La Chine est devenue en 20 ans le principal créancier de l’Afrique subsaharienne, détenant 62,1 % de sa dette externe bilatérale en 2020, contre 3,1 % en 2000. Ces prêts reposent sur une architecture institutionnelle complexe, qui privilégie des outils issus des contrats de prêts privés, sécurisant à la fois les remboursements et les intérêts stratégiques chinois. Depuis 2016, ces flux connaissent un recalibrage quantitatif et géographique, qui s’accompagne d’une croissance des IDE chinois.

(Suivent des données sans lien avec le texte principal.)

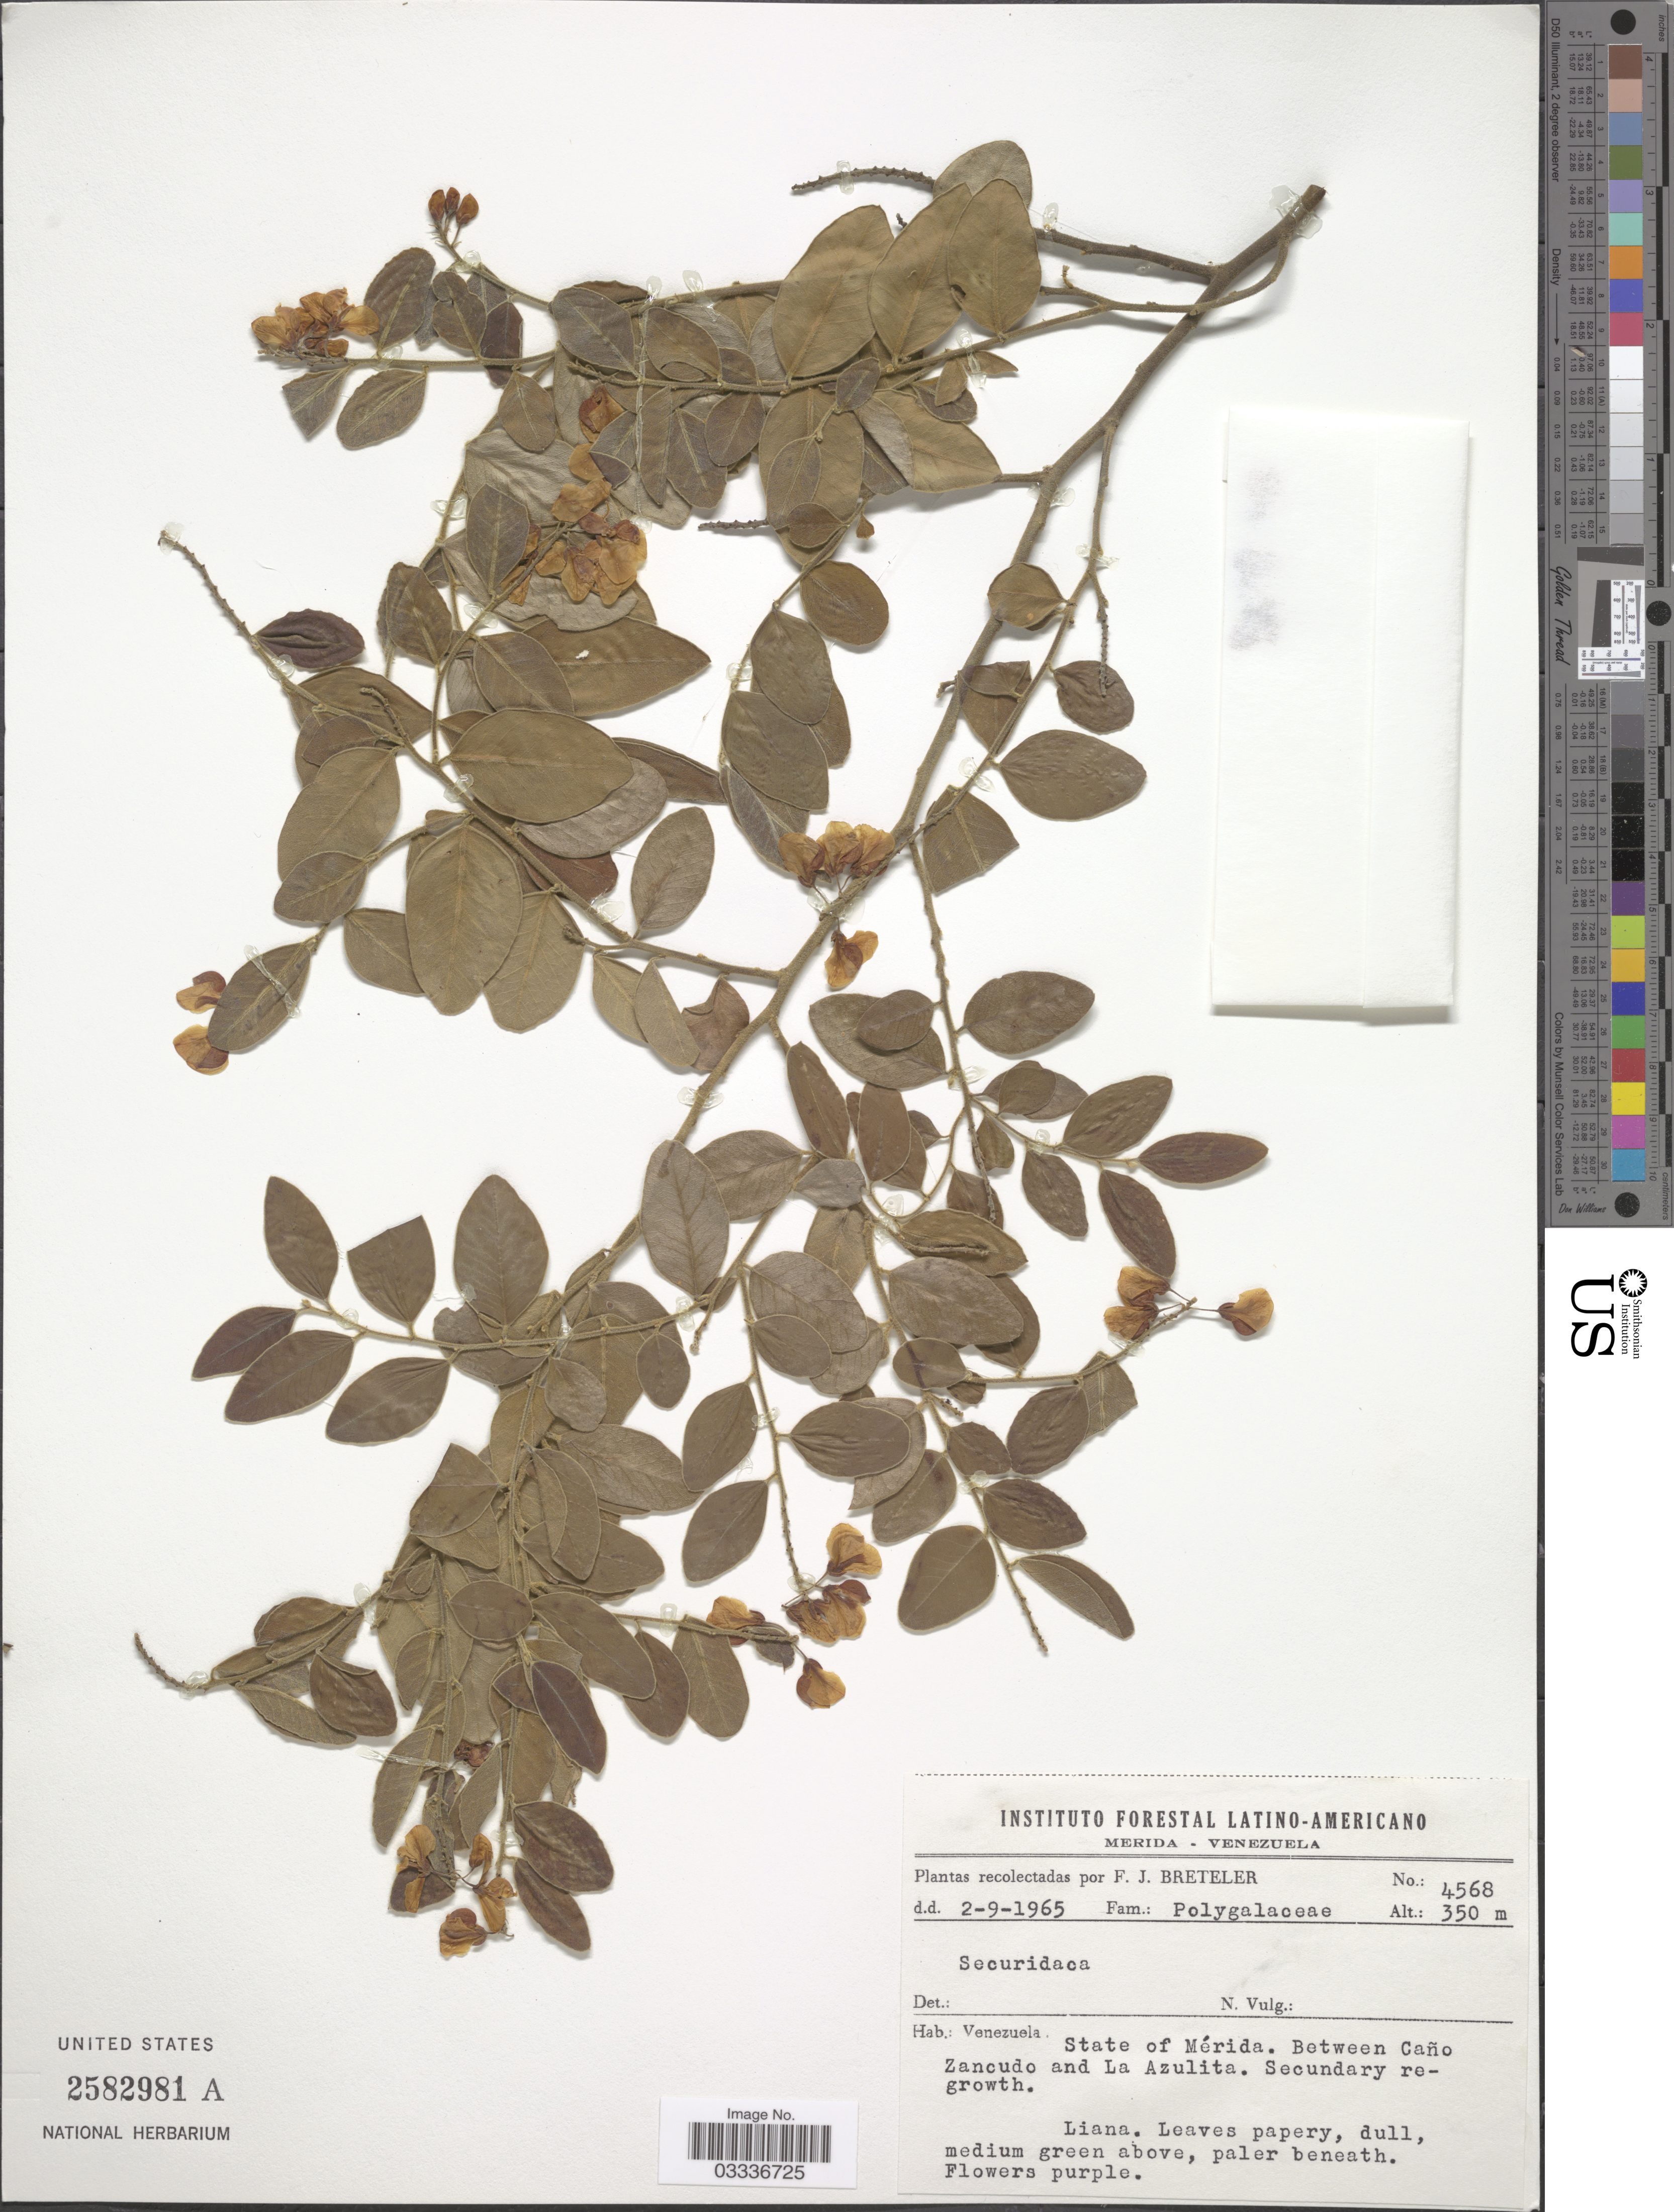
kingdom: Plantae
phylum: Tracheophyta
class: Magnoliopsida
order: Fabales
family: Polygalaceae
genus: Securidaca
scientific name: Securidaca sp.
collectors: F. J. Breteler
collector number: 4568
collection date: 1965-09-02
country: Venezuela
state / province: Mérida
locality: Between Caño Zancudo and La Azulita.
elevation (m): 350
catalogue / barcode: US 2582981A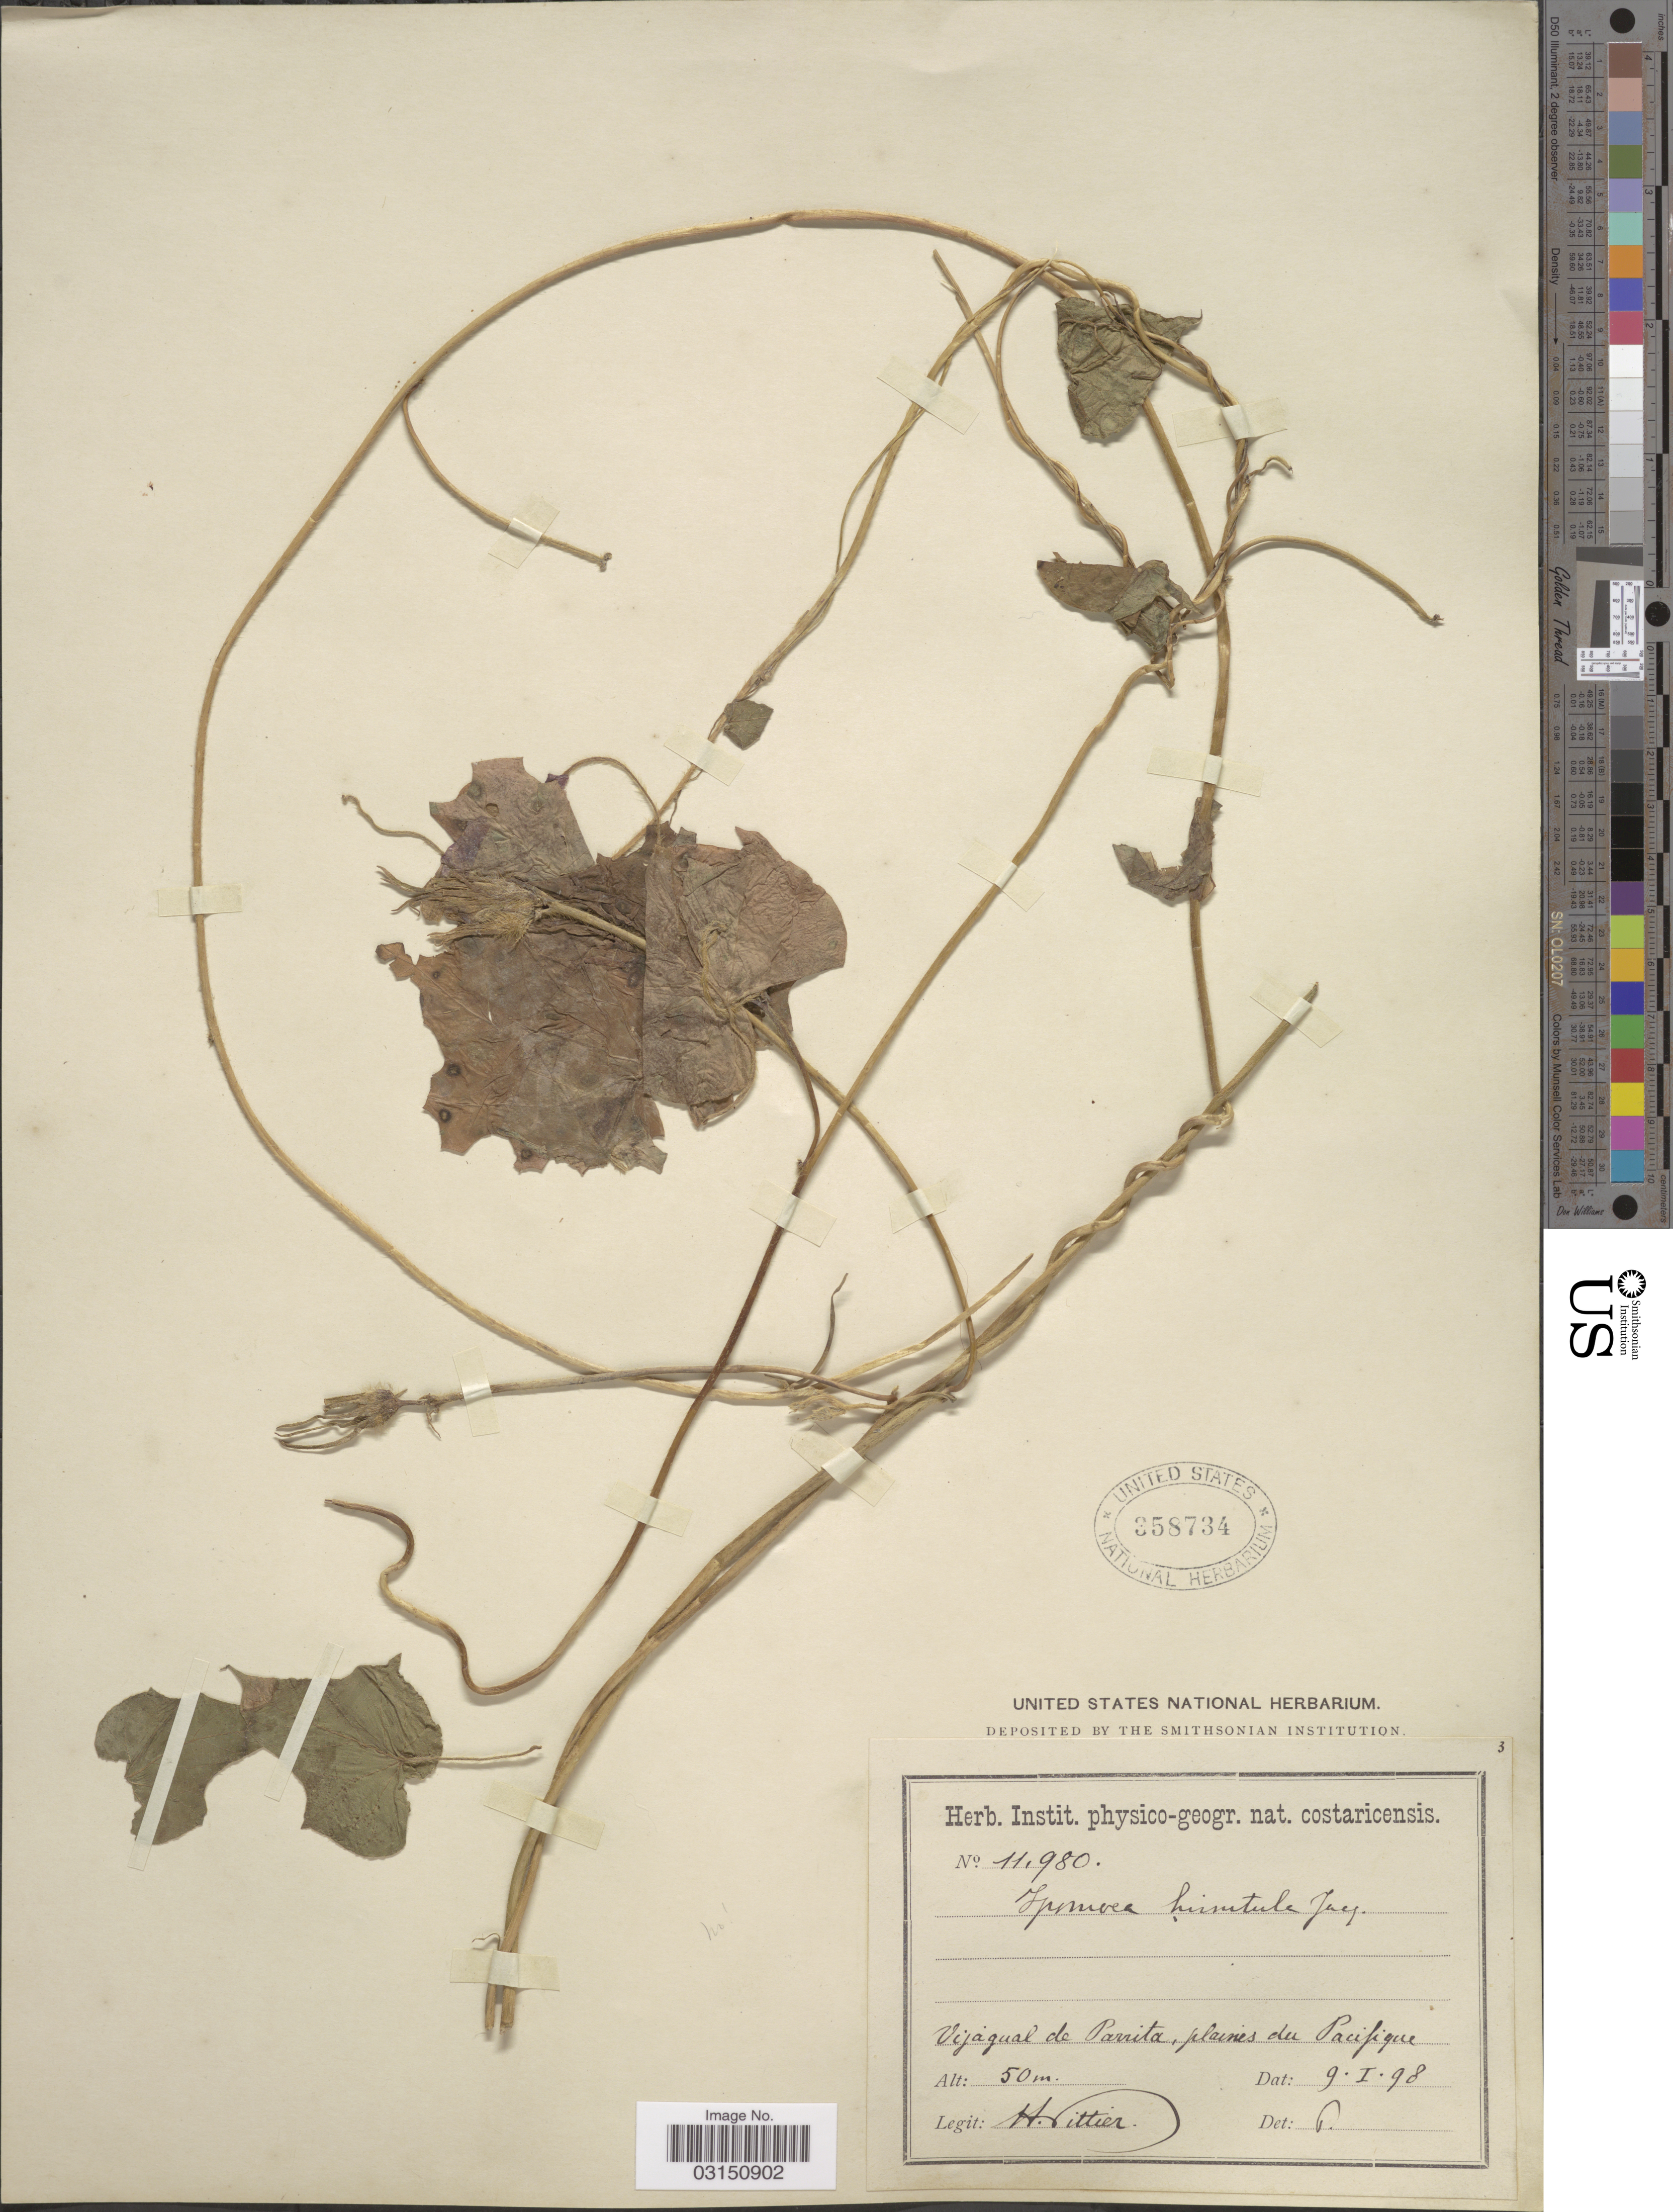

La Chine est devenue en 20 ans le principal bailleur de l'Afrique subsaharienne, détenant 62,1 % de sa dette externe bilatérale en 2020, contre 3,1 % en 2000. Ces prêts bénéficient principalement à sept pays, qui concentrent deux tiers des prêts chinois sur la période.

La part croissante de la Chine par rapport aux autres bailleurs repose sur une architecture institutionnelle complexe, dans laquelle deux banques gouvernementales (policy banks), l'EximBank of China (56,8 % des prêts) et la China Development Bank (CDB, 22,9 %) jouent un rôle central.

Ces prêts se distinguent par de nombreuses clauses spécifiques. Les banques chinoises semblent privilégier des outils issus des contrats de prêts privés, sécurisant à la fois leurs remboursements et leurs intérêts stratégiques, en intégrant une clause de cross-default leur permettant de stopper un prêt et de demander son remboursement si le pays fait défaut auprès des autres bailleurs, ainsi que des dispositifs « d'aides liées » qui rendent obligatoire dans une certaine mesure le recours à des prestataires chinois.

La dépendance de certains pays africains au créancier chinois a des conséquences pour les États concernés mais aussi pour le fonctionnement des instances multilatérales de traitement de dette.

Depuis 2016, les prêts chinois à destination de l'Afrique subsaharienne connaissent une réorientation géographique et un recalibrage des montants engagés visant à sécuriser les créances chinoises sur le continent. Cet affaissement relatif des prêts chinois s'accompagne d'une croissance des investissements directs étrangers et d'une présence normative croissante (cf. Graphique).